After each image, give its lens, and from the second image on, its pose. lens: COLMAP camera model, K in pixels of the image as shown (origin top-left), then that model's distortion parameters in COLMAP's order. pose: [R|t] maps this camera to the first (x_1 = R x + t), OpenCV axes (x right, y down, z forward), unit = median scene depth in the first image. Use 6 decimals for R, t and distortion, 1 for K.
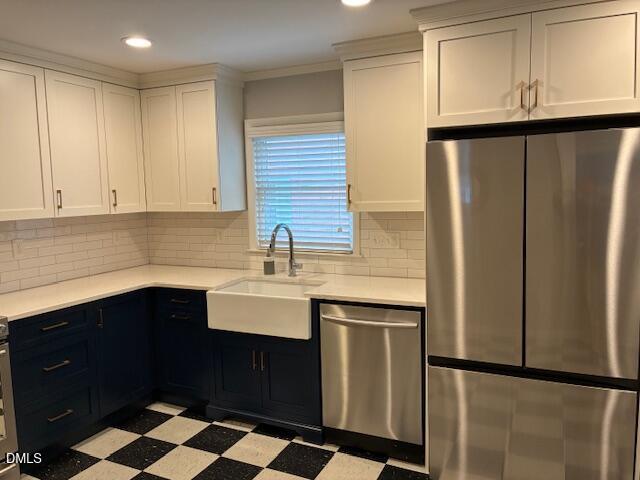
lens RADIAL K [[485.4, 0, 321.5], [0, 485.4, 234.4], [0, 0, 1]] dist [0.040546, -0.047911]
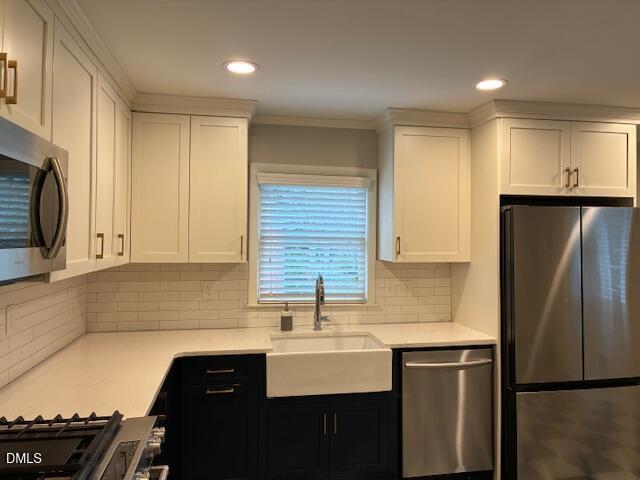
lens RADIAL K [[485.4, 0, 322.8], [0, 485.4, 235.4], [0, 0, 1]] dist [0.040546, -0.047911]
pose [[0.812207, 0.031447, 0.582522, -0.668749], [0.027931, 0.995305, -0.092676, -0.010955], [-0.582701, 0.091542, 0.807515, 0.217605]]
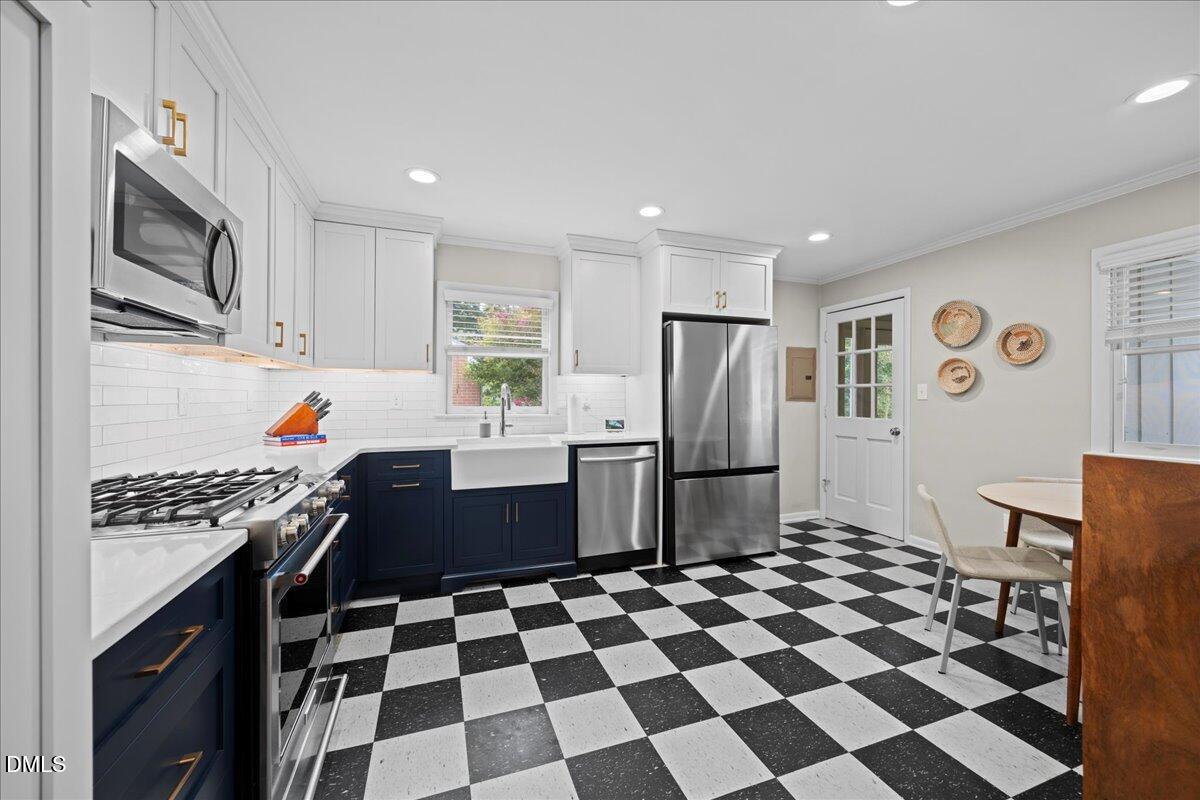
lens RADIAL K [[466.8, 0, 602.7], [0, 466.8, 396.4], [0, 0, 1]] dist [0.005165, 0.000166]
pose [[0.706210, 0.024599, 0.707575, -0.670515], [0.047369, 0.995515, -0.081887, 0.101621], [-0.706416, 0.091346, 0.701877, 0.150529]]
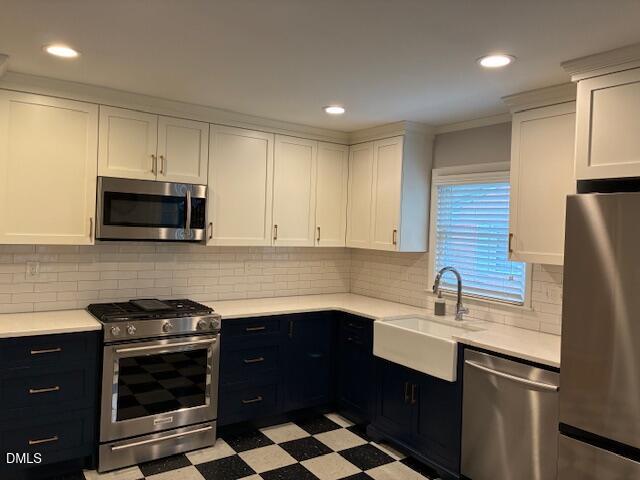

◇ ◇ ◇ ◇

Reproduce every item above word for word, omitting the pictures from your answer.

*Output below:*
After each image, give its lens, and from the second image on, its pose. lens: COLMAP camera model, K in pixels of the image as shown (origin top-left), then that model's distortion parameters in COLMAP's order. pose: [R|t] maps this camera to the first (x_1 = R x + t), OpenCV axes (x right, y down, z forward), unit = median scene depth in the first image. Use 6 decimals for R, t and distortion, 1 for K.
lens RADIAL K [[485.4, 0, 321.5], [0, 485.4, 234.4], [0, 0, 1]] dist [0.040546, -0.047911]
lens RADIAL K [[485.4, 0, 322.8], [0, 485.4, 235.4], [0, 0, 1]] dist [0.040546, -0.047911]
pose [[0.812207, 0.031447, 0.582522, -0.668749], [0.027931, 0.995305, -0.092676, -0.010955], [-0.582701, 0.091542, 0.807515, 0.217605]]
lens RADIAL K [[466.8, 0, 602.7], [0, 466.8, 396.4], [0, 0, 1]] dist [0.005165, 0.000166]
pose [[0.706210, 0.024599, 0.707575, -0.670515], [0.047369, 0.995515, -0.081887, 0.101621], [-0.706416, 0.091346, 0.701877, 0.150529]]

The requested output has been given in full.